* [Exercise prompt]:
Lines below containing the word "podemos" should be copied out.

* [Listed records]:
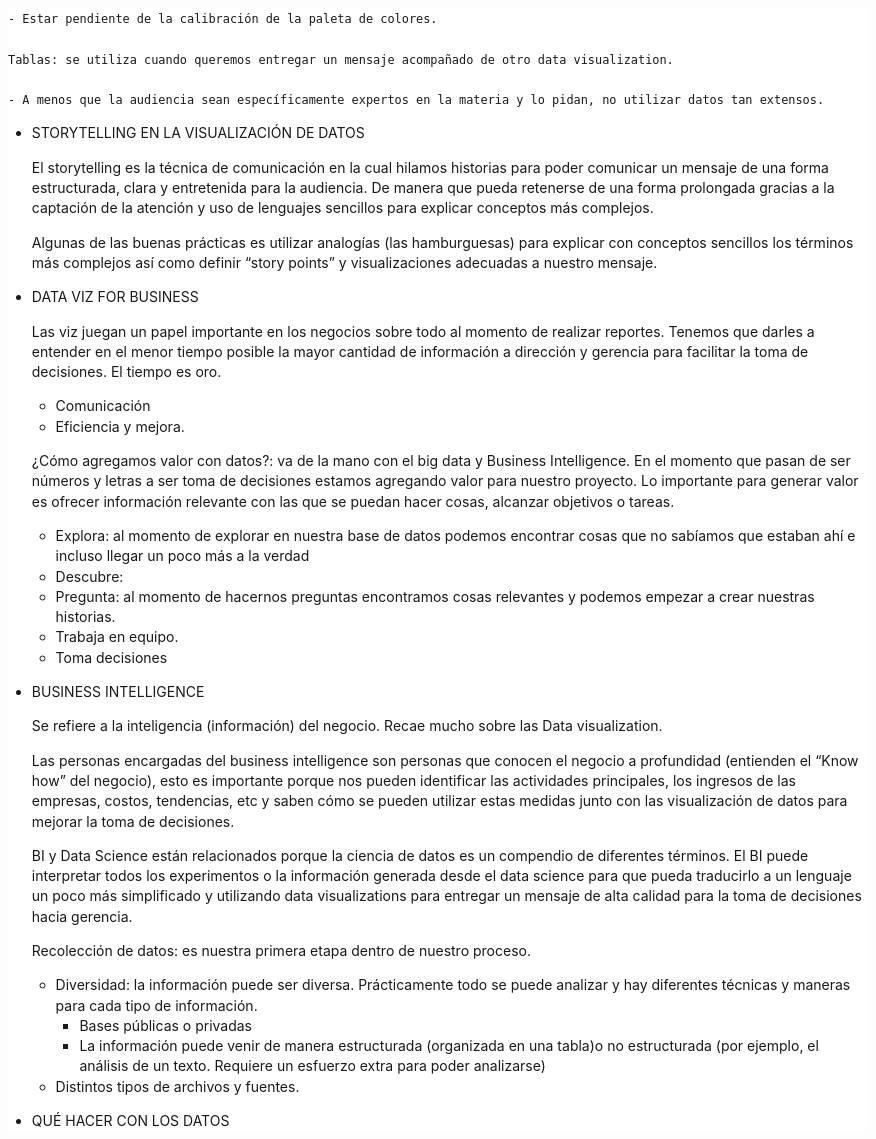     - Estar pendiente de la calibración de la paleta de colores.
    
    Tablas: se utiliza cuando queremos entregar un mensaje acompañado de otro data visualization.
    
    - A menos que la audiencia sean específicamente expertos en la materia y lo pidan, no utilizar datos tan extensos.
    
- STORYTELLING EN LA VISUALIZACIÓN DE DATOS
    
    El storytelling es la técnica de comunicación en la cual hilamos historias para poder comunicar un mensaje de una forma estructurada, clara y entretenida para la audiencia. De manera que pueda retenerse de una forma prolongada gracias a la captación de la atención y uso de lenguajes sencillos para explicar conceptos más complejos.
    
    Algunas de las buenas prácticas es utilizar analogías (las hamburguesas) para explicar con conceptos sencillos los términos más complejos así como definir “story points” y visualizaciones adecuadas a nuestro mensaje.
    
- DATA VIZ FOR BUSINESS
    
    Las viz juegan un papel importante en los negocios sobre todo al momento de realizar reportes. Tenemos que darles a entender en el menor tiempo posible la mayor cantidad de información a dirección y gerencia para facilitar la toma de decisiones. El tiempo es oro.
    
    - Comunicación
    - Eficiencia y mejora.
    
    ¿Cómo agregamos valor con datos?: va de la mano con el big data y Business Intelligence. En el momento que pasan de ser números y letras a ser toma de decisiones estamos agregando valor para nuestro proyecto. Lo importante para generar valor es ofrecer información relevante con las que se puedan hacer cosas, alcanzar objetivos o tareas.
    
    - Explora: al momento de explorar en nuestra base de datos podemos encontrar cosas que no sabíamos que estaban ahí e incluso llegar un poco más a la verdad
    - Descubre:
    - Pregunta: al momento de hacernos preguntas encontramos cosas relevantes y podemos empezar a crear nuestras historias.
    - Trabaja en equipo.
    - Toma decisiones
- BUSINESS INTELLIGENCE
    
    Se refiere a la inteligencia (información) del negocio. Recae mucho sobre las Data visualization.
    
    Las personas encargadas del business intelligence son personas que conocen el negocio a profundidad (entienden el “Know how” del negocio), esto es importante porque nos pueden identificar las actividades principales, los ingresos de las empresas, costos, tendencias, etc y saben cómo se pueden utilizar estas medidas junto con las visualización de datos para mejorar la toma de decisiones.
    
    BI y Data Science están relacionados porque la ciencia de datos es un compendio de diferentes términos. El BI puede interpretar todos los experimentos o la información generada desde el data science para que pueda traducirlo a un lenguaje un poco más simplificado y utilizando data visualizations para entregar un mensaje de alta calidad para la toma de decisiones hacia gerencia.
    
    Recolección de datos: es nuestra primera etapa dentro de nuestro proceso.
    
    - Diversidad: la información puede ser diversa. Prácticamente todo se puede analizar y hay diferentes técnicas y maneras para cada tipo de información.
        - Bases públicas o privadas
        - La información puede venir de manera estructurada (organizada en una tabla)o no estructurada (por ejemplo, el análisis de un texto. Requiere un esfuerzo extra para poder analizarse)
    - Distintos tipos de archivos y fuentes.
- QUÉ HACER CON LOS DATOS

* [Response box]:
    - Explora: al momento de explorar en nuestra base de datos podemos encontrar cosas que no sabíamos que estaban ahí e incluso llegar un poco más a la verdad
    - Pregunta: al momento de hacernos preguntas encontramos cosas relevantes y podemos empezar a crear nuestras historias.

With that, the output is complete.